**Exercise objective:**
Search the records below for "ActiveModel"; copy each line that has it.

(Pictures paired with source code)
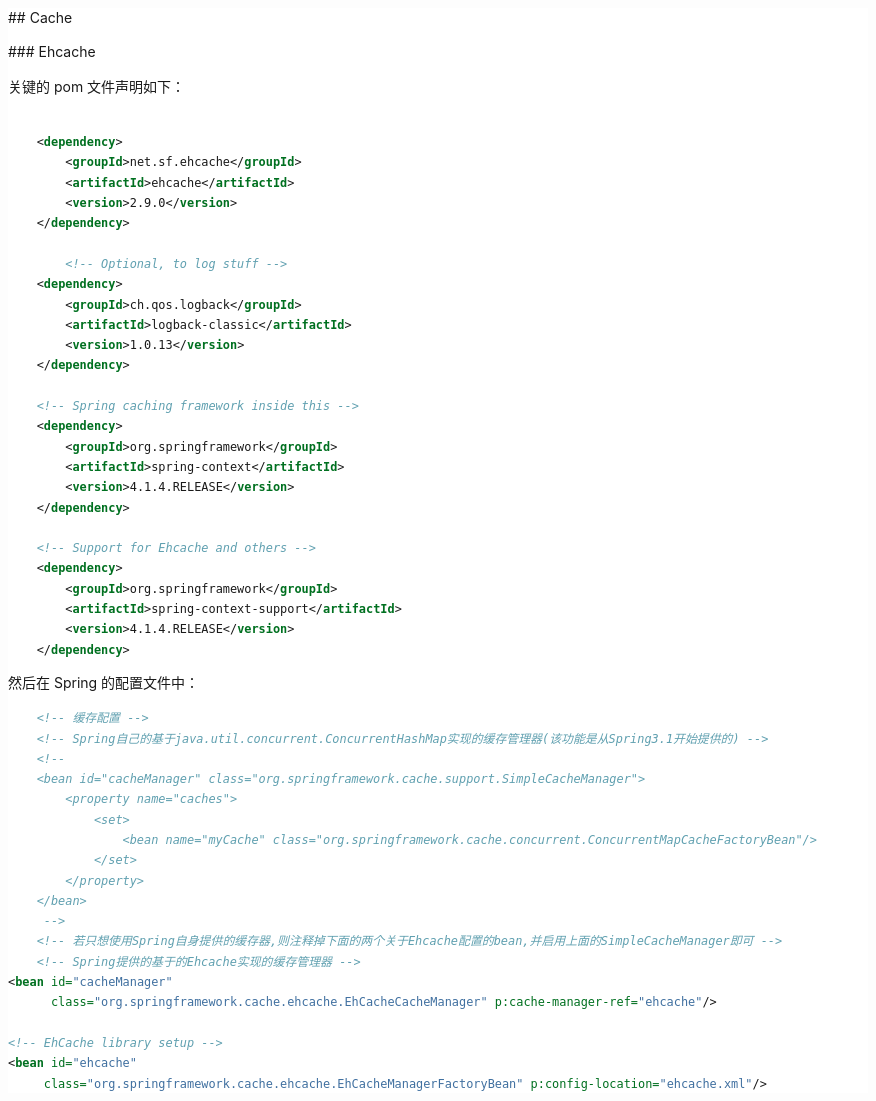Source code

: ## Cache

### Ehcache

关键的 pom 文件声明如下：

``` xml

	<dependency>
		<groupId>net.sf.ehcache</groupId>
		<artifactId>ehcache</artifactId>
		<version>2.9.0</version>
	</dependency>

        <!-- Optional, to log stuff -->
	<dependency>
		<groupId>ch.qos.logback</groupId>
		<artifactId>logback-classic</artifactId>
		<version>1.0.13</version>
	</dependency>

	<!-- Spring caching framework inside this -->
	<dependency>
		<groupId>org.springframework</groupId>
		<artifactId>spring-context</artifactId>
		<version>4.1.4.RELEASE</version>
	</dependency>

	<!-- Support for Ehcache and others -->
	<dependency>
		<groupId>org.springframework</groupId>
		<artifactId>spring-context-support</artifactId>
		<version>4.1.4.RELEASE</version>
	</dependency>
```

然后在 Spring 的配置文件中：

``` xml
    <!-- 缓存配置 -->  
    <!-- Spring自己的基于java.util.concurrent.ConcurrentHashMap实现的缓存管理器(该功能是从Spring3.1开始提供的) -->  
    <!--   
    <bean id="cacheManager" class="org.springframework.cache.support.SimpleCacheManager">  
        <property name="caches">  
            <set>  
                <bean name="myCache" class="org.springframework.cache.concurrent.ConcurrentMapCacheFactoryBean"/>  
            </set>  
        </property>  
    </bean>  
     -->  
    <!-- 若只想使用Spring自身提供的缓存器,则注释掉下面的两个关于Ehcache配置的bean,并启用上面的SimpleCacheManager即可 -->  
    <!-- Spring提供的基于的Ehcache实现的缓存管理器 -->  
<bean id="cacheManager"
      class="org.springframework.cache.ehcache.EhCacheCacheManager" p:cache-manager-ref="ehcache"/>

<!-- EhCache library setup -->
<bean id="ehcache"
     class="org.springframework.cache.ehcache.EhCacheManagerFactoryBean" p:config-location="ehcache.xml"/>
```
* * *
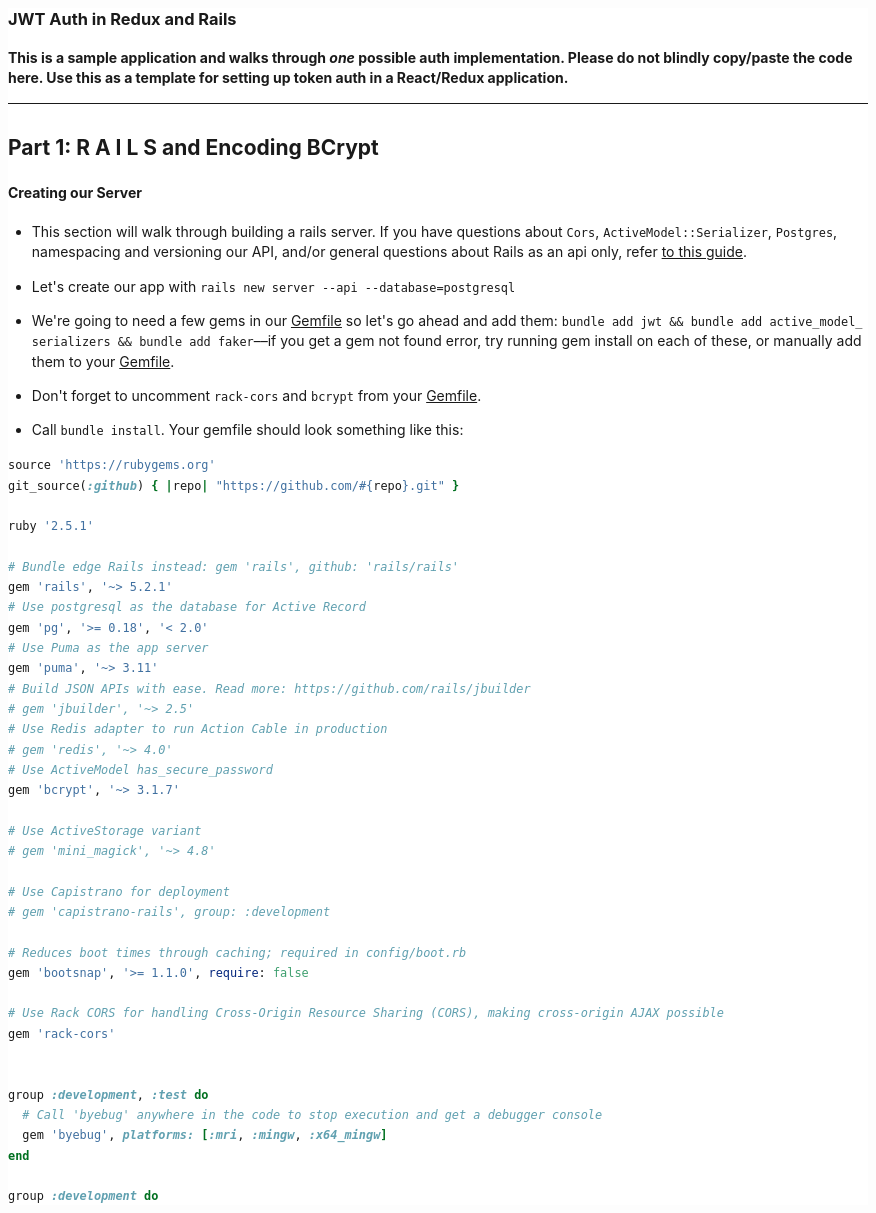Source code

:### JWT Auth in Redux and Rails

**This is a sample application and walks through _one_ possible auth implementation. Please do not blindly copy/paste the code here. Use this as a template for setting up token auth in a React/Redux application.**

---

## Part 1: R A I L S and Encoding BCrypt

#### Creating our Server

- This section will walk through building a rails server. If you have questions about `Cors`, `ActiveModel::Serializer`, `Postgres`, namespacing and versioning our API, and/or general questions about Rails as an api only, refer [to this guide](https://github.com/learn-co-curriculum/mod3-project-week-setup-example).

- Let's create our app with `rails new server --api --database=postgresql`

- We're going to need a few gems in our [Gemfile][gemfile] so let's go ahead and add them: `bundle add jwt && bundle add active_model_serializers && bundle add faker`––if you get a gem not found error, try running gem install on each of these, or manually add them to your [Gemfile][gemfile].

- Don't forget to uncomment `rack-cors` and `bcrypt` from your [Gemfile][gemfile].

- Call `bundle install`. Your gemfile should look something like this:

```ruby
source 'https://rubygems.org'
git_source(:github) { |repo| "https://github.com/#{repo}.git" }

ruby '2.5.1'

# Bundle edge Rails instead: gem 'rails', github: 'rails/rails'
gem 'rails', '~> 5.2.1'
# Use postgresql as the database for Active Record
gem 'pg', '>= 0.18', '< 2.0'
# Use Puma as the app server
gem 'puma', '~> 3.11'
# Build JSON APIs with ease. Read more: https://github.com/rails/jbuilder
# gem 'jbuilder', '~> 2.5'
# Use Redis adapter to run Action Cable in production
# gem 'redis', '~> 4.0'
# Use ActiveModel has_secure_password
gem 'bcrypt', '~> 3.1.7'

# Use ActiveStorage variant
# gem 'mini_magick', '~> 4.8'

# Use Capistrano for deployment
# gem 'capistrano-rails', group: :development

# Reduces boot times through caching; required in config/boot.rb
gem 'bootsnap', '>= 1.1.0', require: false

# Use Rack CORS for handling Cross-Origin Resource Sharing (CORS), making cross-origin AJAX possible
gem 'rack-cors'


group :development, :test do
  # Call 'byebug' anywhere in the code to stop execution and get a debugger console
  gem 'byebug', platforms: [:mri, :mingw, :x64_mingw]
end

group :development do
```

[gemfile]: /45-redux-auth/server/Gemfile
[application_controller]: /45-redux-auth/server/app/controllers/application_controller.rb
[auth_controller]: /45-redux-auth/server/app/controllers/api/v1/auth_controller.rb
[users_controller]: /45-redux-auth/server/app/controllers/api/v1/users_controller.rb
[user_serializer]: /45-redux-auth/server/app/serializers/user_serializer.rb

**Result for this exercise:**
- This section will walk through building a rails server. If you have questions about `Cors`, `ActiveModel::Serializer`, `Postgres`, namespacing and versioning our API, and/or general questions about Rails as an api only, refer [to this guide](https://github.com/learn-co-curriculum/mod3-project-week-setup-example).
# Use ActiveModel has_secure_password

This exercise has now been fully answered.